#### [Task details]
The records below must be copied in full, exactly as they read.

━━━

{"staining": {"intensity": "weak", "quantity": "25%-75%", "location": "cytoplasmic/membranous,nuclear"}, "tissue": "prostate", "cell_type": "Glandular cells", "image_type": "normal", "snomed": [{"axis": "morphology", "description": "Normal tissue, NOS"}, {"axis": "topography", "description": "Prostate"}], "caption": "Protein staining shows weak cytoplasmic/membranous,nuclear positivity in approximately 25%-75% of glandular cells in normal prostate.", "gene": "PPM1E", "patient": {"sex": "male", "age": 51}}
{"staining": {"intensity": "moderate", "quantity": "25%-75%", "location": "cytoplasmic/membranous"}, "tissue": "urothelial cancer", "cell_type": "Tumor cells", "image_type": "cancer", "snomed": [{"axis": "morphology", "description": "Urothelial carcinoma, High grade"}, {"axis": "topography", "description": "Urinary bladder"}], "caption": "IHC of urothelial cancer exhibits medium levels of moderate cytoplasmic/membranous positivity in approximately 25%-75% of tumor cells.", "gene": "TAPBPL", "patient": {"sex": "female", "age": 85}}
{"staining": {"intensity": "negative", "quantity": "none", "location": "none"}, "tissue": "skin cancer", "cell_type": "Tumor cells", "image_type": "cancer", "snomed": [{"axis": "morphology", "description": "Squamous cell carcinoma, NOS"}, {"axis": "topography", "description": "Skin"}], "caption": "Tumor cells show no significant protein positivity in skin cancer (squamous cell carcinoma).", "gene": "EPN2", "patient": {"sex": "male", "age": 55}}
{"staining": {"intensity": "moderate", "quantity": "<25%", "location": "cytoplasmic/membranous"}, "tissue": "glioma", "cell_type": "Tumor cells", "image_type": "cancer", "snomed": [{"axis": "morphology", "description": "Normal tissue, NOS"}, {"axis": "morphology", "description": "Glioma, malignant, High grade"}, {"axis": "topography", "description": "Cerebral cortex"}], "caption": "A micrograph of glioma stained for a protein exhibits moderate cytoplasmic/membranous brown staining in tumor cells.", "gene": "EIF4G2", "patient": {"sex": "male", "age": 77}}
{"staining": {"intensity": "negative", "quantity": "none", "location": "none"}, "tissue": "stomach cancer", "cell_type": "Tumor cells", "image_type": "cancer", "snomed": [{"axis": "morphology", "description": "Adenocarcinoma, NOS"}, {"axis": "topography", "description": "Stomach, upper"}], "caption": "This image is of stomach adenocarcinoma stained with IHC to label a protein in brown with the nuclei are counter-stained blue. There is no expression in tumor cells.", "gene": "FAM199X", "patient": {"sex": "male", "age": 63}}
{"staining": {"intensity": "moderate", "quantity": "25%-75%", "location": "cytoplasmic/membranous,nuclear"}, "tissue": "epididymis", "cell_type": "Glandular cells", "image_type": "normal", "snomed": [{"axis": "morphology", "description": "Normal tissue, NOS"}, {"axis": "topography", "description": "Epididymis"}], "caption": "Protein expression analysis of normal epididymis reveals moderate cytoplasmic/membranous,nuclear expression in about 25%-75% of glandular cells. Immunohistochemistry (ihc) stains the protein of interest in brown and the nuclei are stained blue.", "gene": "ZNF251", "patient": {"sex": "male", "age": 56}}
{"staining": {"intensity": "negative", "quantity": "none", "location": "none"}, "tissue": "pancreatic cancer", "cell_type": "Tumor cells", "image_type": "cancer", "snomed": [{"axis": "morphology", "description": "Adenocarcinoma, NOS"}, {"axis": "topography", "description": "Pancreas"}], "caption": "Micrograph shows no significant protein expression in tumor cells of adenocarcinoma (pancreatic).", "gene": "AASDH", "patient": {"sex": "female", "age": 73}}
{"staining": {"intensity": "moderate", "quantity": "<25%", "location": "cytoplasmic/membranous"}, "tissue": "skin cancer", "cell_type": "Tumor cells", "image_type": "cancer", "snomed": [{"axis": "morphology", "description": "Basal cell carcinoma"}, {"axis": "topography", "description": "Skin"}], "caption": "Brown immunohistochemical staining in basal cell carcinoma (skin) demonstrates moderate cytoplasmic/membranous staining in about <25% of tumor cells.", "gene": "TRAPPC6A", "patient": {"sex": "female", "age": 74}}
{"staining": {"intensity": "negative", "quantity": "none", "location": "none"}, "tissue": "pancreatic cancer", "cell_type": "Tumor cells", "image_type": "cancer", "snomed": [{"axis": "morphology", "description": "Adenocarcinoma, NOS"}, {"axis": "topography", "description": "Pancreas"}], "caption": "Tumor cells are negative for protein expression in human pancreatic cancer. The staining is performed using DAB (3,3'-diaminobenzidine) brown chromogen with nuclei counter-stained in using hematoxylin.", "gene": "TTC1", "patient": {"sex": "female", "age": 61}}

━━━

#### [Solved problem]
{"staining": {"intensity": "weak", "quantity": "25%-75%", "location": "cytoplasmic/membranous,nuclear"}, "tissue": "prostate", "cell_type": "Glandular cells", "image_type": "normal", "snomed": [{"axis": "morphology", "description": "Normal tissue, NOS"}, {"axis": "topography", "description": "Prostate"}], "caption": "Protein staining shows weak cytoplasmic/membranous,nuclear positivity in approximately 25%-75% of glandular cells in normal prostate.", "gene": "PPM1E", "patient": {"sex": "male", "age": 51}}
{"staining": {"intensity": "moderate", "quantity": "25%-75%", "location": "cytoplasmic/membranous"}, "tissue": "urothelial cancer", "cell_type": "Tumor cells", "image_type": "cancer", "snomed": [{"axis": "morphology", "description": "Urothelial carcinoma, High grade"}, {"axis": "topography", "description": "Urinary bladder"}], "caption": "IHC of urothelial cancer exhibits medium levels of moderate cytoplasmic/membranous positivity in approximately 25%-75% of tumor cells.", "gene": "TAPBPL", "patient": {"sex": "female", "age": 85}}
{"staining": {"intensity": "negative", "quantity": "none", "location": "none"}, "tissue": "skin cancer", "cell_type": "Tumor cells", "image_type": "cancer", "snomed": [{"axis": "morphology", "description": "Squamous cell carcinoma, NOS"}, {"axis": "topography", "description": "Skin"}], "caption": "Tumor cells show no significant protein positivity in skin cancer (squamous cell carcinoma).", "gene": "EPN2", "patient": {"sex": "male", "age": 55}}
{"staining": {"intensity": "moderate", "quantity": "<25%", "location": "cytoplasmic/membranous"}, "tissue": "glioma", "cell_type": "Tumor cells", "image_type": "cancer", "snomed": [{"axis": "morphology", "description": "Normal tissue, NOS"}, {"axis": "morphology", "description": "Glioma, malignant, High grade"}, {"axis": "topography", "description": "Cerebral cortex"}], "caption": "A micrograph of glioma stained for a protein exhibits moderate cytoplasmic/membranous brown staining in tumor cells.", "gene": "EIF4G2", "patient": {"sex": "male", "age": 77}}
{"staining": {"intensity": "negative", "quantity": "none", "location": "none"}, "tissue": "stomach cancer", "cell_type": "Tumor cells", "image_type": "cancer", "snomed": [{"axis": "morphology", "description": "Adenocarcinoma, NOS"}, {"axis": "topography", "description": "Stomach, upper"}], "caption": "This image is of stomach adenocarcinoma stained with IHC to label a protein in brown with the nuclei are counter-stained blue. There is no expression in tumor cells.", "gene": "FAM199X", "patient": {"sex": "male", "age": 63}}
{"staining": {"intensity": "moderate", "quantity": "25%-75%", "location": "cytoplasmic/membranous,nuclear"}, "tissue": "epididymis", "cell_type": "Glandular cells", "image_type": "normal", "snomed": [{"axis": "morphology", "description": "Normal tissue, NOS"}, {"axis": "topography", "description": "Epididymis"}], "caption": "Protein expression analysis of normal epididymis reveals moderate cytoplasmic/membranous,nuclear expression in about 25%-75% of glandular cells. Immunohistochemistry (ihc) stains the protein of interest in brown and the nuclei are stained blue.", "gene": "ZNF251", "patient": {"sex": "male", "age": 56}}
{"staining": {"intensity": "negative", "quantity": "none", "location": "none"}, "tissue": "pancreatic cancer", "cell_type": "Tumor cells", "image_type": "cancer", "snomed": [{"axis": "morphology", "description": "Adenocarcinoma, NOS"}, {"axis": "topography", "description": "Pancreas"}], "caption": "Micrograph shows no significant protein expression in tumor cells of adenocarcinoma (pancreatic).", "gene": "AASDH", "patient": {"sex": "female", "age": 73}}
{"staining": {"intensity": "moderate", "quantity": "<25%", "location": "cytoplasmic/membranous"}, "tissue": "skin cancer", "cell_type": "Tumor cells", "image_type": "cancer", "snomed": [{"axis": "morphology", "description": "Basal cell carcinoma"}, {"axis": "topography", "description": "Skin"}], "caption": "Brown immunohistochemical staining in basal cell carcinoma (skin) demonstrates moderate cytoplasmic/membranous staining in about <25% of tumor cells.", "gene": "TRAPPC6A", "patient": {"sex": "female", "age": 74}}
{"staining": {"intensity": "negative", "quantity": "none", "location": "none"}, "tissue": "pancreatic cancer", "cell_type": "Tumor cells", "image_type": "cancer", "snomed": [{"axis": "morphology", "description": "Adenocarcinoma, NOS"}, {"axis": "topography", "description": "Pancreas"}], "caption": "Tumor cells are negative for protein expression in human pancreatic cancer. The staining is performed using DAB (3,3'-diaminobenzidine) brown chromogen with nuclei counter-stained in using hematoxylin.", "gene": "TTC1", "patient": {"sex": "female", "age": 61}}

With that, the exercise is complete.